THE BLOG

It's Not Too Late to Stop the Gentrification of Soho

08/12/2014 12:16 | Updated 07 February 2015

In his article "Rumours of the Death of Soho Have Been Exaggerated", which appeared in the Huffington Post on Thursday, my good friend Tom Harvey of Soho Create wrote eloquently in defence of the changes underway in this unique square mile of London.

His general point was that Soho is a better place now than when he first came to work in the area, and that "the complexity of managing urban development" deserved better than being condemned with the word "gentrification" - the "mealy mouthed...put down catchall for change".

I've known Tom since he and I worked together at David Puttnam's Enigma Productions, and he's a smart guy of clear sight and strong views. So it's fair enough for him to comment on the changes he has seen in an area he has worked in, "on and off, all my life", and see them as an improvement.

And, while I know these are clearly his own, heartfelt views, it's also fair enough for Tom to be supportive of the hand that is, so to speak, helping to feed his current venture. Soho Create, an annual festival promoting our neighbourhood as a centre of creative excellence, is something I wholeheartedly support. It's backed by Westminster Council and, as Tom readily acknowledged in the article, a number of companies with vested interests in the area - one of them being Soho Estates, which (to avoid the word Tom dislikes so much) is "managing the urban development" of Walker's Court - the "complexity" of which now seems to encompass the permanent closure of Madame JoJo's.

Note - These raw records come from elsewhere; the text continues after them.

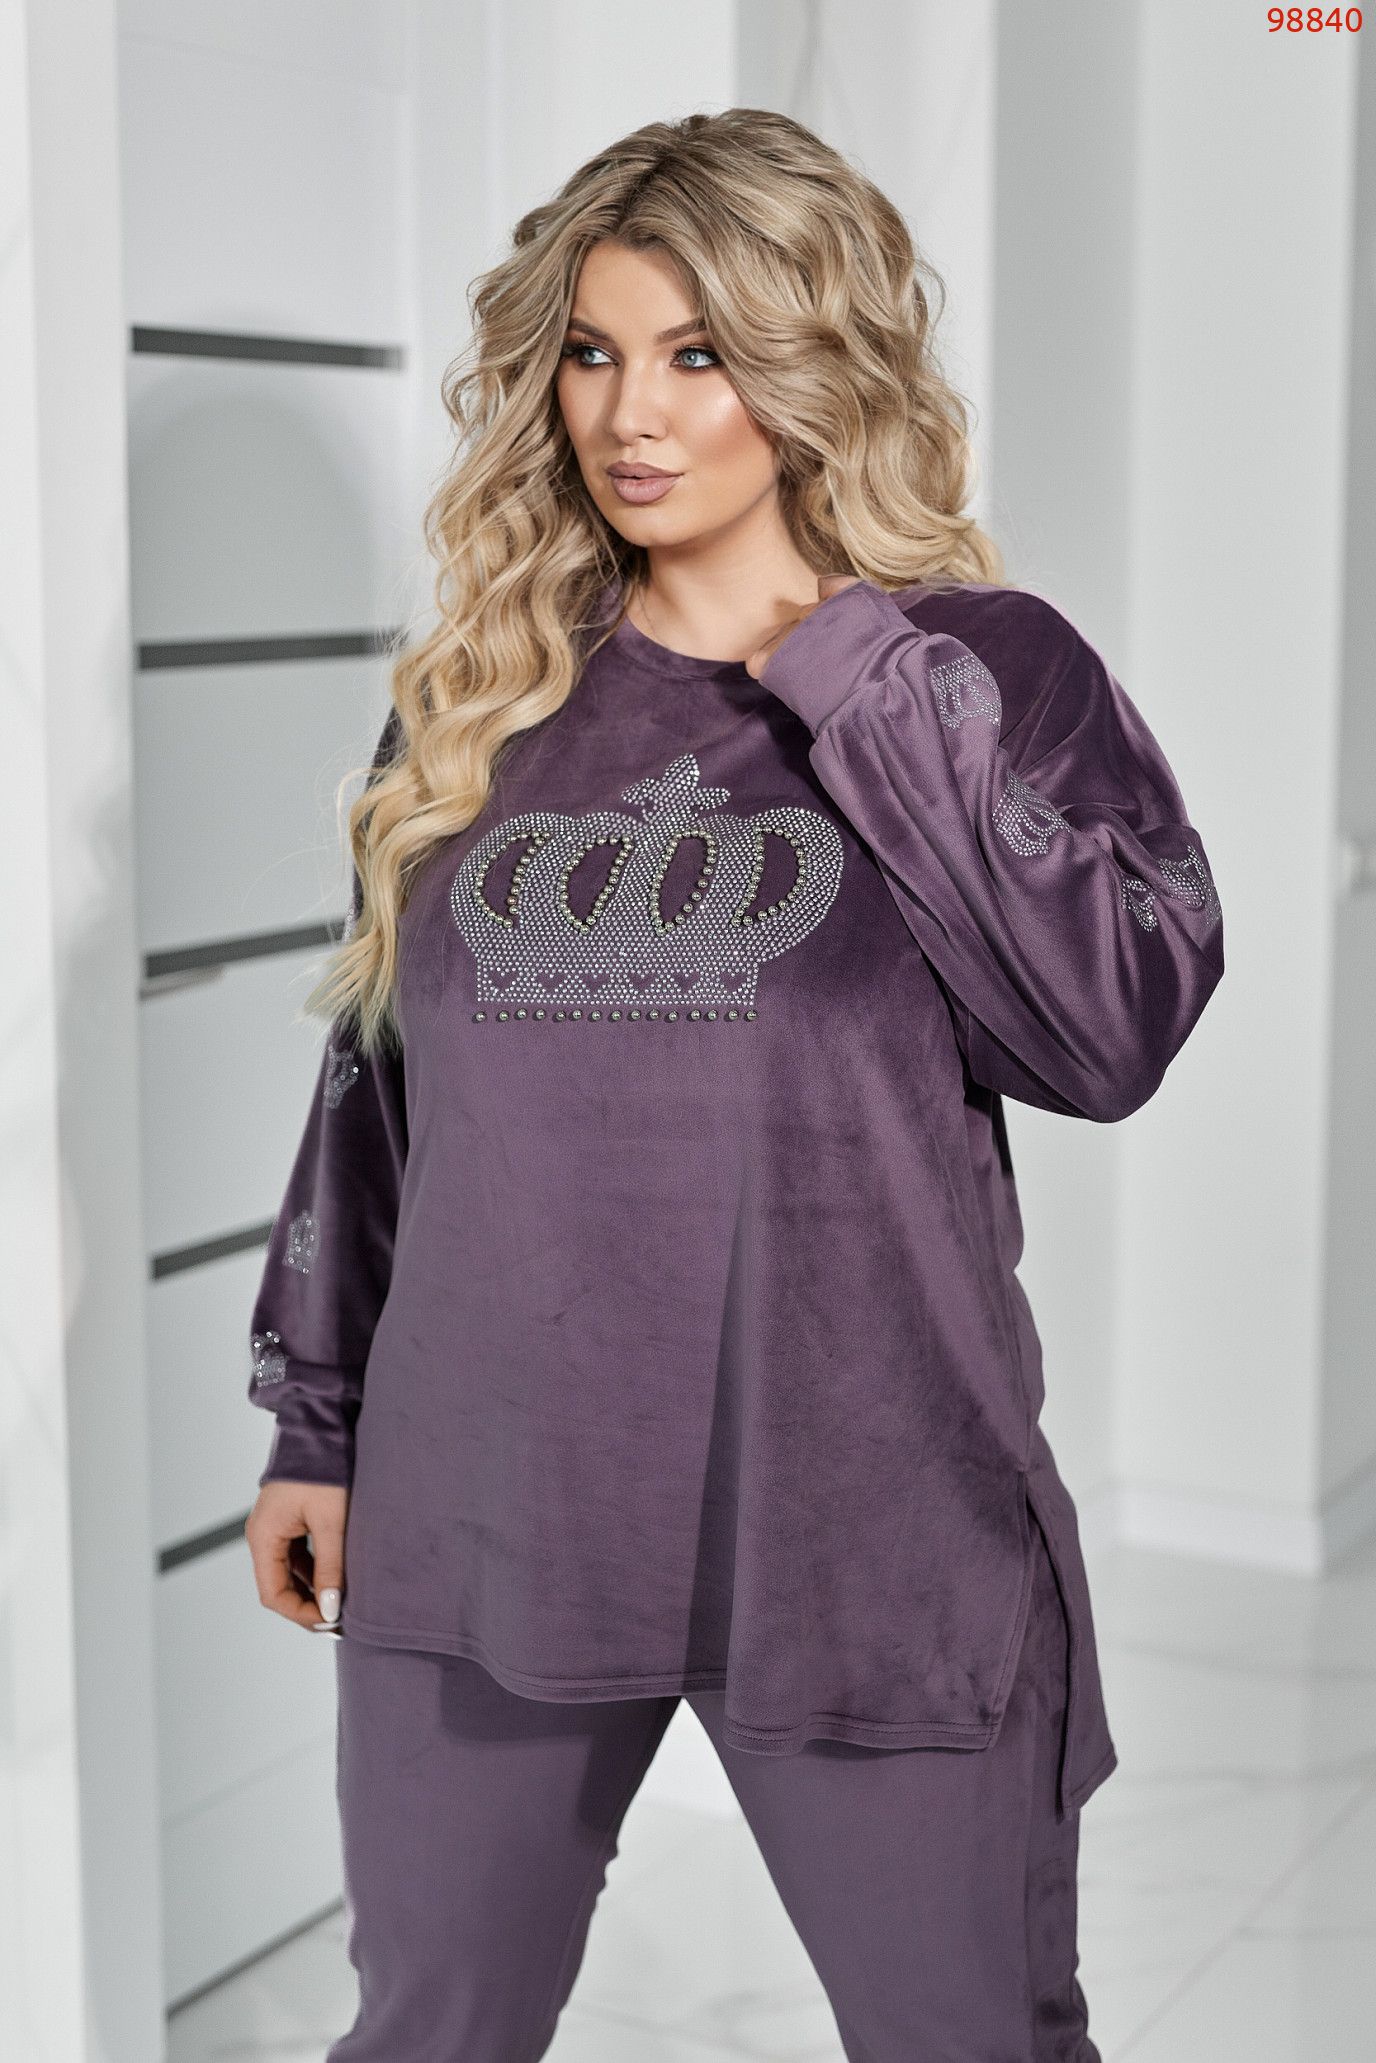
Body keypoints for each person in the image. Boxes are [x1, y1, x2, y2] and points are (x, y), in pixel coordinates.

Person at [242, 107, 1224, 2062]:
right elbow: (377, 1101)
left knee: (967, 2039)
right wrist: (319, 1424)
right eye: (592, 353)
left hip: (865, 1516)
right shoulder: (485, 698)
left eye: (699, 354)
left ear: (812, 363)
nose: (633, 414)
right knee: (428, 2031)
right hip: (492, 1496)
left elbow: (1108, 1029)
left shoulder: (982, 671)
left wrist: (848, 669)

As we all know by now, the club, at which many major musicians and performers first cut their creative teeth, was permanently shut after a recent incident involving its bouncers beating up a punter with baseball bats. The decision to permanently revoke the club's license, even after a complete change of management and staff, can't come as a complete surprise given the Met's No Tolerance approach to violence in the West End "Stress Area". Nonetheless, it has caused exclamations of shock from many quarters.

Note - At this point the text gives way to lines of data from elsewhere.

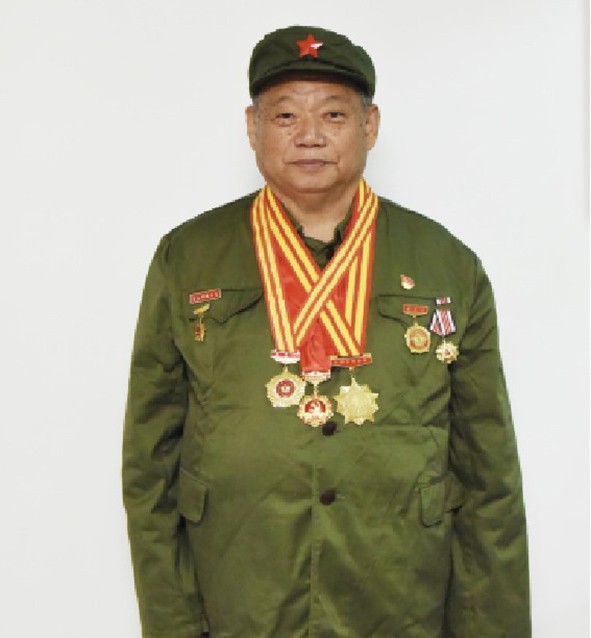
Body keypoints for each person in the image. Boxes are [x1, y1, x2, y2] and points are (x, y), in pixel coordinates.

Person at [122, 25, 531, 638]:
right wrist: (174, 623)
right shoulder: (188, 257)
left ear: (370, 126)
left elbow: (487, 472)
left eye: (333, 114)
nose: (309, 135)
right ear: (253, 128)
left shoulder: (446, 262)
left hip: (399, 593)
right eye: (285, 115)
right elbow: (149, 463)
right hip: (242, 590)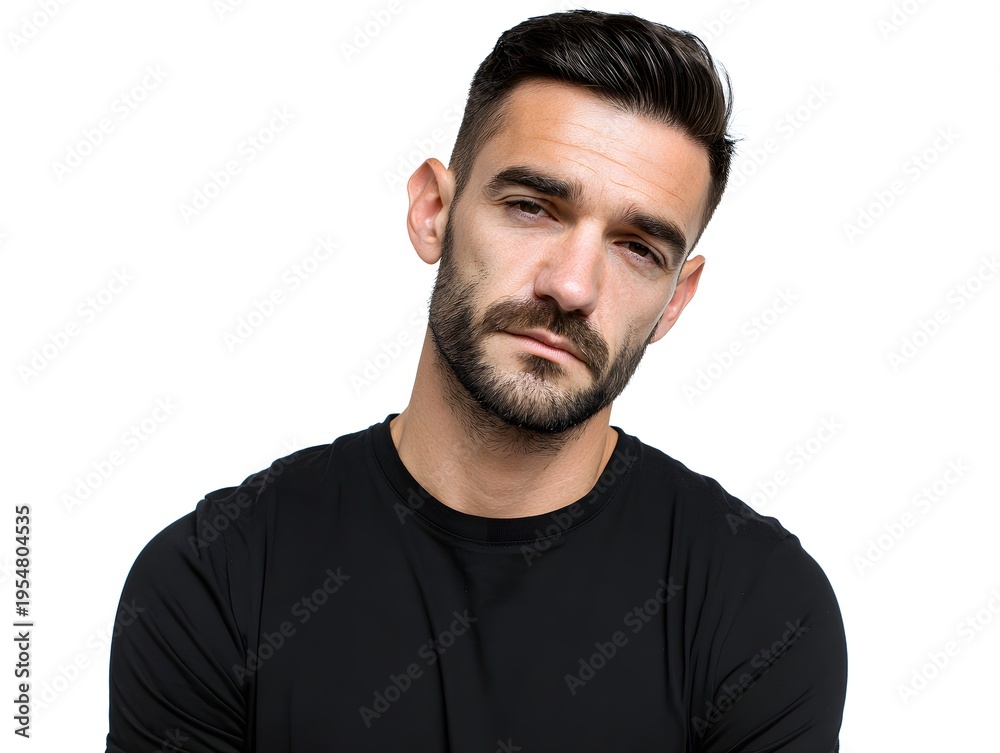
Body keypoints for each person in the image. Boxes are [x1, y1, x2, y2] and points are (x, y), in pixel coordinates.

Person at [105, 9, 847, 752]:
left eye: (637, 248)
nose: (571, 285)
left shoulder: (759, 608)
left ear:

But the future of JoJo's following completion of the Walker's Court development was always questionable. True, Soho Estates' planning submission to Westminster Council last year showed a remodelled nightclub, described in the application as being in "the space currently occupied by Madame JoJo's". A Labour councillor who was at the relevant planning meeting commented recently in The Guardian: "Nothing in the papers suggested that there would be a different club."

But note the word "currently" in the planning application. And when I was shown the plans for the development after lodging various objections re licensing hours and usage, while most spaces were clearly designated to particular companies, the future of the nightclub was extremely vague. At best, I was told, it "could well be" JoJo's. Pre-closure, the manager of JoJo's himself told a colleague, when we were planning music events there, that the club was only secure for the next few years - in other words, before the Walker's Court development was completed.

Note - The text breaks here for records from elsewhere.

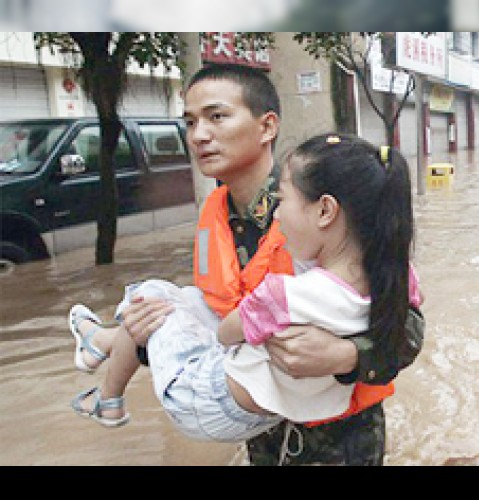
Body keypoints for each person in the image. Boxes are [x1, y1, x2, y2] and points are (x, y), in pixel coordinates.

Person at [83, 64, 425, 466]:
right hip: (259, 430)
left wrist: (347, 356)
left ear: (266, 127)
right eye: (190, 122)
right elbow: (222, 319)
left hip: (339, 440)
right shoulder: (215, 212)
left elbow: (407, 323)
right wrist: (147, 336)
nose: (199, 135)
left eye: (217, 116)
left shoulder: (322, 199)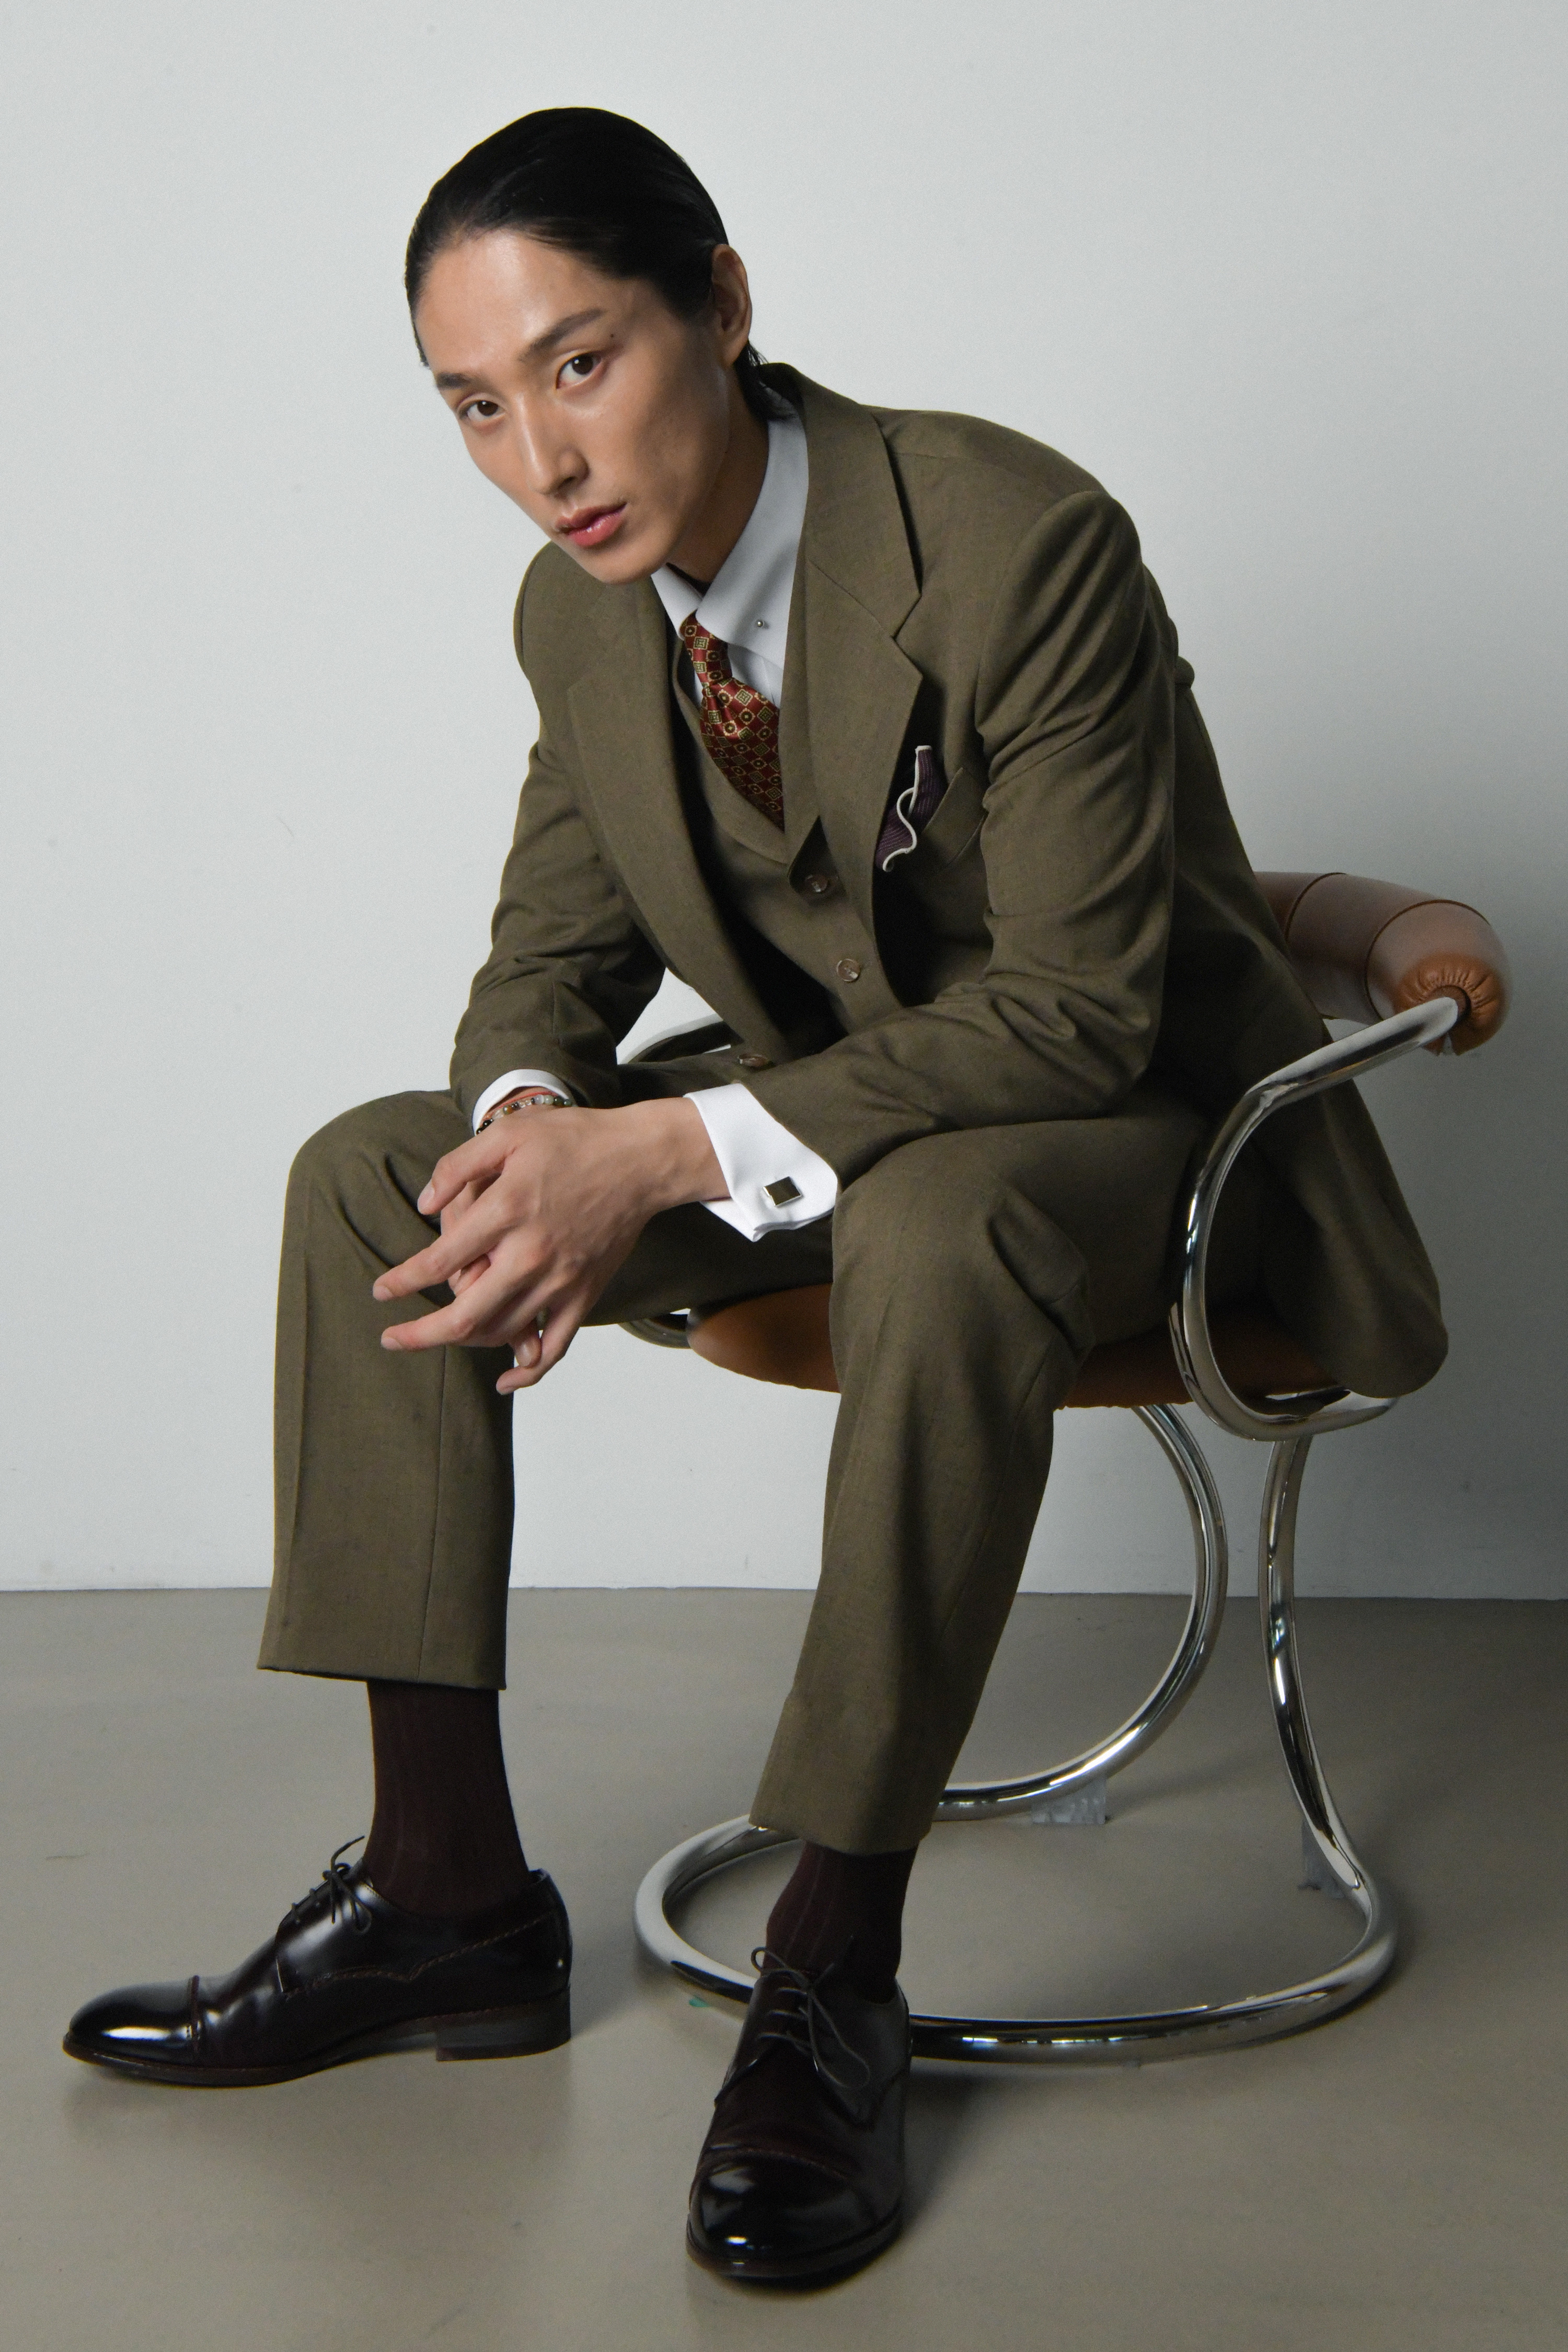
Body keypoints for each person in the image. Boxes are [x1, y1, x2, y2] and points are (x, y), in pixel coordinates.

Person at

Like Tom, I agree that change is not always a bad thing. He certainly paints a terrible picture of the Soho he remembers from the past - "vomit on every corner, the vicious exploitation of women, and you could buy a gun for twenty quid".

Having worked in Soho since 1977 and lived here since 1992, I'm not entirely sure from this description that Tom and I ever hung out together on the same corners. But while my Soho of the past might be a rather more benign but infinitely more exciting place of old-school cafes and pubs, of small clubs and bars and all-day and all-night illegal drinking dens, inhabited by musicians, filmmakers, poets, painters, hacks, dreamers, liggers, free-thinkers, high-lifers, low-lifers etc, I agree that we can't dwell forever in a nostalgic, "never never" land version of Soho, where Jeffrey Bernard props up the bar at the Coach and Horses for eternity and Francis Bacon orders "champagne for my real friends and real pain for my sham friends" forevermore at the late, lamented Colony Room.

But surely we can have respect for the cultural heritage of an area, for the clubs like JoJo's where creative careers were honed and forged?

And surely we can, to be blunt, call a spade a spade, and refer to "the complexity of managing urban development" as plain and simple gentrification when, like Walker's Court, it involves the removal of places of cultural and historical importance and replaces them with something that massively benefits the landlord, but which has been described by even Westminster Council's own strategic director of built environment as "poorly designed buildings which are too high and bulky", and, as an overall scheme, one which "would fundamentally alter the sense of place through a change in both the mix of uses and the built environment".

So with the greatest respect to Tom, he and I part company in our views about future developments in Soho, and will do as long as the only real say in those plans comes from property developers and other purely monied interests, and not the long-standing creative community that has made the area what it is today.

For me, I think the key thing is to learn our lesson from the whole Walker's Court/closure of JoJo's scenario.

Let's not react too late to the next development which comes along that seems intended to make a ton of money for a handful of people, but leaves the spirit of Soho much, much poorer. Let's learn to be proactive when we see those dreaded signs going up about the next "improvement" in this unique neighbourhood. Let's make our voices heard when it comes to fighting for the places which have made this such a powerfully creative area.

Let's take the momentum from the fight to keep JoJo's open, and like Tim Arnold and his widely supported #TheSohoHoboVsBoJo campaign, use it to keep the true heart of Soho beating.